What is expected: Copy the entries below word for word, line by line, and leave out the pictures.

Data shown:
- - -
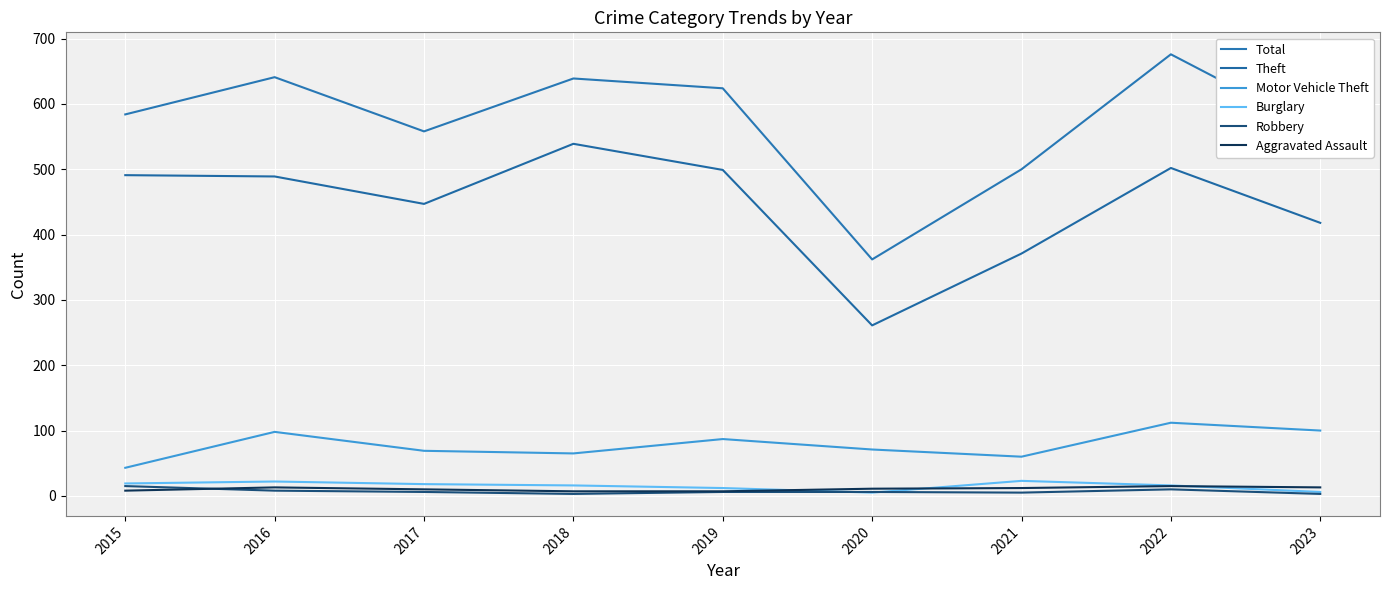

Rank the series at 2020 from highest to lowest value.

Total, Theft, Motor Vehicle Theft, Aggravated Assault, Robbery, Burglary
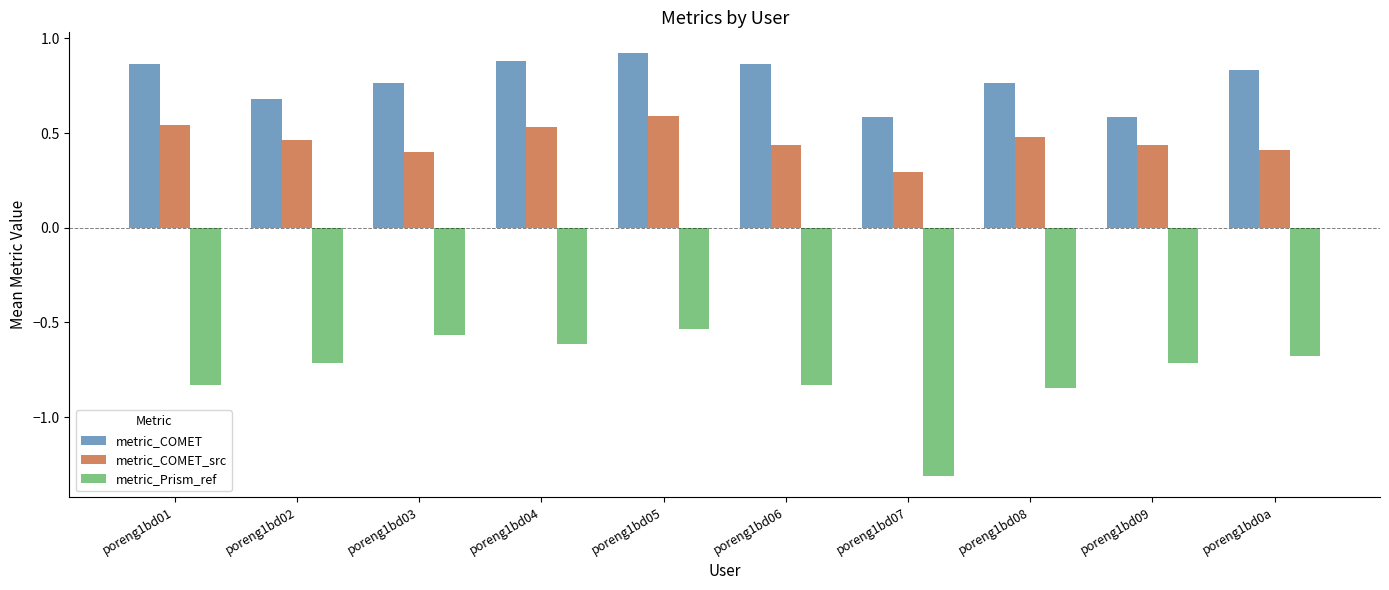

What is the value of the metric_Prism_ref bar at the 2nd from the left?

-0.7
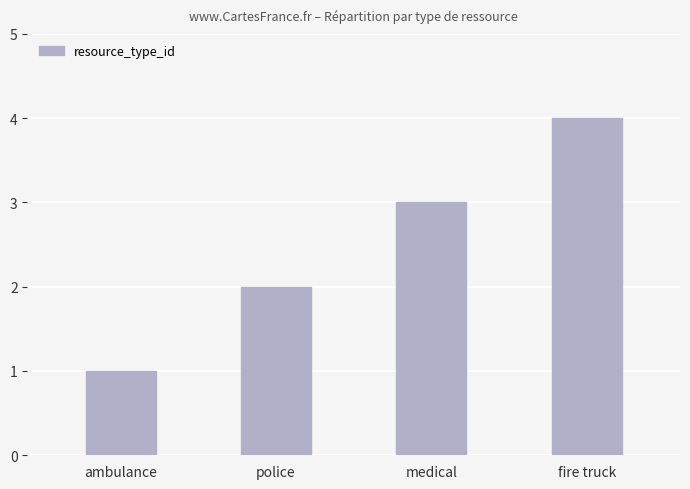

Count the values in the range 2 to 4.

3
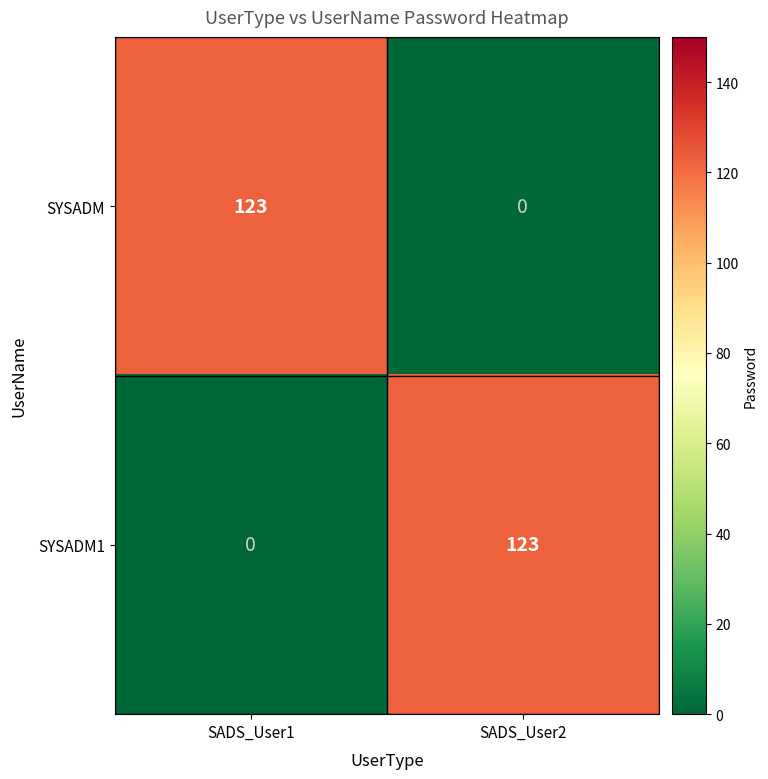

At which label is SYSADM closest to 61?

SADS_User2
- - -
Your solution:
Rank the series at 2020 from highest to lowest value.

Total, Theft, Motor Vehicle Theft, Aggravated Assault, Robbery, Burglary

What is the value of the metric_Prism_ref bar at the 2nd from the left?

-0.7

Count the values in the range 2 to 4.

3

At which label is SYSADM closest to 61?

SADS_User2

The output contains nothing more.